USA

Condo le bouffon

Le peintre américain explore les bas-fonds de l’âme humaine

Par Frédéric Bonnet · Le Journal des Arts

Le 28 mars 2011 - 467 mots

NEW YORK - George Condo (né en 1957) est de ces artistes qui intriguent. Son style reconnaissable entre mille est fait d’exagérations grinçantes et parfois outrancières qui font se demander si sa pratique relève de la triste farce ou d’un regard implacablement aiguisé.

Sa popularité a connu un trou d’air à la fin des années 1990, avant de rebondir de façon spectaculaire il y a quelques années, à la faveur de l’emballement d’un marché en quête d’idoles singulières. Alors Condo, bouffon ou formidable scrutateur de son époque ? Les deux, serait-on tenté de répondre. La rétrospective que lui consacre à New York le New Museum, avec un ensemble de travaux datés de 1982 à 2010, enseigne d’abord que Condo est en effet un bouffon, une sorte de bateleur fou dont la liberté de forme et de ton paraît devoir s’exprimer hors de toute contrainte, avec in fine un ressort humoristique… qui rapidement tourne à l’aigre et vire au rire jaune. En contrepoint, l’artiste apparaît comme un infatigable observateur de son époque et de ses dérives, à travers une matrice unique qui est celle de la figure humaine envisagée dans tous ses états.

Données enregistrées

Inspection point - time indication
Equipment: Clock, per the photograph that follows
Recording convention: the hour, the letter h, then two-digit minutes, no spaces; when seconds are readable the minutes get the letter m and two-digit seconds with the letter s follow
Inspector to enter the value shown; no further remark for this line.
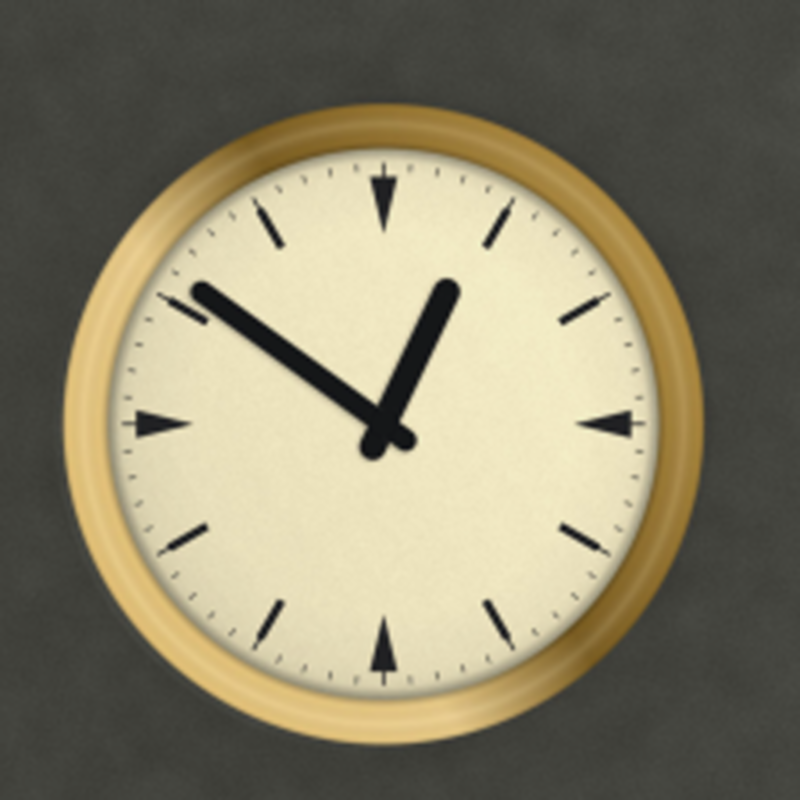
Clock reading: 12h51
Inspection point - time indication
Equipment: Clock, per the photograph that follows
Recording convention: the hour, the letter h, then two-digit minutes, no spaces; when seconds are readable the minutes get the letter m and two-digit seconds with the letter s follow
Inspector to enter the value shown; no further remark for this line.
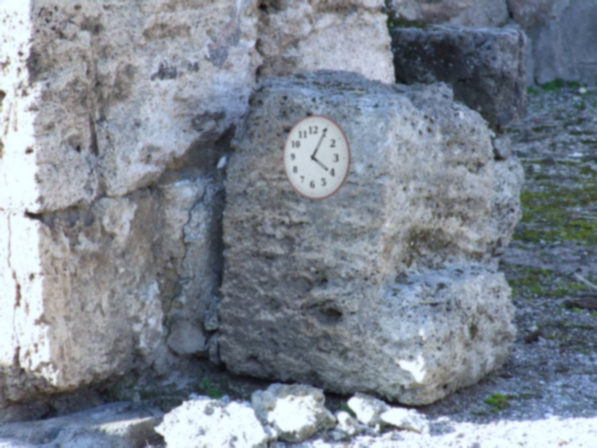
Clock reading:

- CONSIGNE: Poursuivez l'article consacré à George Condo à partir de sa dernière phrase. Ces données n'ont aucun rôle à jouer ici.

- RÉPONSE:
Précarité
La grande réussite de l’exposition, répartie sur deux niveaux du musée, consiste à avoir regroupé les œuvres du premier d’entre eux sur un unique mur où cohabitent 46 toiles de toutes époques et formats, accrochées comme dans un salon. Les inspirations de grands maîtres (de Vélasquez à Picasso en passant par Cézanne et le XVIIIe s.), sautent aux yeux. Des inspirations qui semblent avoir été brutalisées afin de dépasser le simple stade de la surface, des apparences. Déformations et exagérations accentuent des états psychologiques instables et tourmentés, où partout se lit une forme de précarité dans la manière qu’ont ses personnages de se donner à voir et de s’inscrire dans le monde.L’aliénation est manifeste, les bas-fonds de l’âme humaine affleurent, l’échec pointe à travers la provocation permanente, la sensation de ne pas être à sa place est souvent patente.

Au second niveau, un portrait de couple intitulé Alone and Together (2000), résume à lui seul l’inconfort d’une époque. Plus loin, l’évocation de la sexualité fait montre d’une infinie tristesse quand elle n’apparaît pas empreinte de sauvagerie. Le délire de l’image n’est pas celui de l’artiste, mais celui qui s’étale sans pudeur dans son quotidien. Dans sa peinture, la décadence du sujet pointe avec une redoutable efficacité la vacuité et l’artificialité d’un mode de vie qui a transformé ses acteurs en autant de pantins et figures marginalisées. Sans concession, la description qu’en dresse Condo ne sacrifie pas la lucidité au tragicomique. C’est ce qui en fait la force.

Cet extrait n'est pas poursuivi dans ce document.